▶ [Provided entries]:
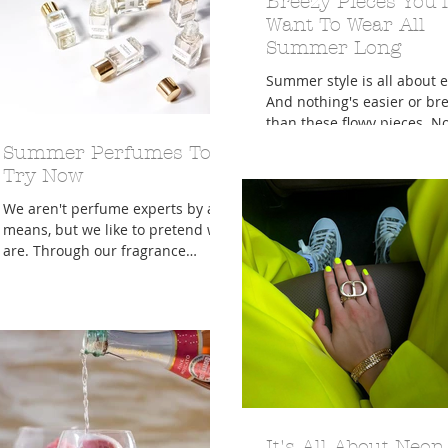
Breezy Pieces You'l
Want To Wear All
Summer Long
Summer style is all about e
And nothing's easier or br
than these flowy pieces. N
it's hot, hot, hot — all we w
Summer Perfumes To
do...
Try Now
We aren't perfume experts by any
means, but we like to pretend we
are. Through our fragrance
research, we've learned more
about the...
It's All About Neon,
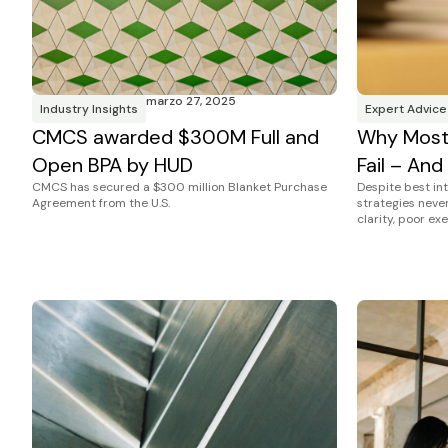
marzo 27, 2025
Industry Insights
Expert Advice
CMCS awarded $300M Full and
Why Most 
Open BPA by HUD
Fail – And
CMCS has secured a $300 million Blanket Purchase
Despite best in
Agreement from the U.S.
strategies never 
clarity, poor ex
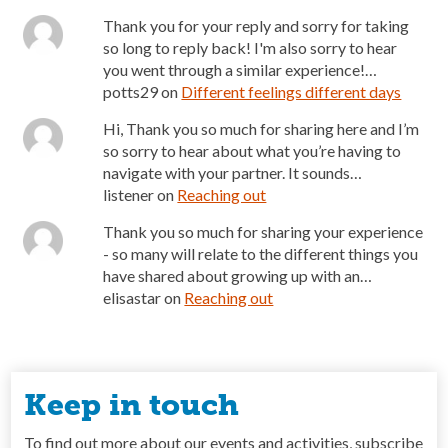
Thank you for your reply and sorry for taking
so long to reply back! I'm also sorry to hear
you went through a similar experience!…
potts29
on
Different feelings different days
Hi, Thank you so much for sharing here and I’m
so sorry to hear about what you’re having to
navigate with your partner. It sounds…
listener
on
Reaching out
Thank you so much for sharing your experience
- so many will relate to the different things you
have shared about growing up with an…
elisastar
on
Reaching out
Keep in touch
To find out more about our events and activities, subscribe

▶ [Problem to solve]:
Copy all of the rows above word for word, line by line, without the pictures.

▶ [Output of the task]:
Breezy Pieces You'l
Want To Wear All
Summer Long
Summer style is all about e
And nothing's easier or br
than these flowy pieces. N
it's hot, hot, hot — all we w
Summer Perfumes To
do...
Try Now
We aren't perfume experts by any
means, but we like to pretend we
are. Through our fragrance
research, we've learned more
about the...
It's All About Neon,
marzo 27, 2025
Industry Insights
Expert Advice
CMCS awarded $300M Full and
Why Most 
Open BPA by HUD
Fail – And
CMCS has secured a $300 million Blanket Purchase
Despite best in
Agreement from the U.S.
strategies never 
clarity, poor ex
Thank you for your reply and sorry for taking
so long to reply back! I'm also sorry to hear
you went through a similar experience!…
potts29
on
Different feelings different days
Hi, Thank you so much for sharing here and I’m
so sorry to hear about what you’re having to
navigate with your partner. It sounds…
listener
on
Reaching out
Thank you so much for sharing your experience
- so many will relate to the different things you
have shared about growing up with an…
elisastar
on
Reaching out
Keep in touch
To find out more about our events and activities, subscribe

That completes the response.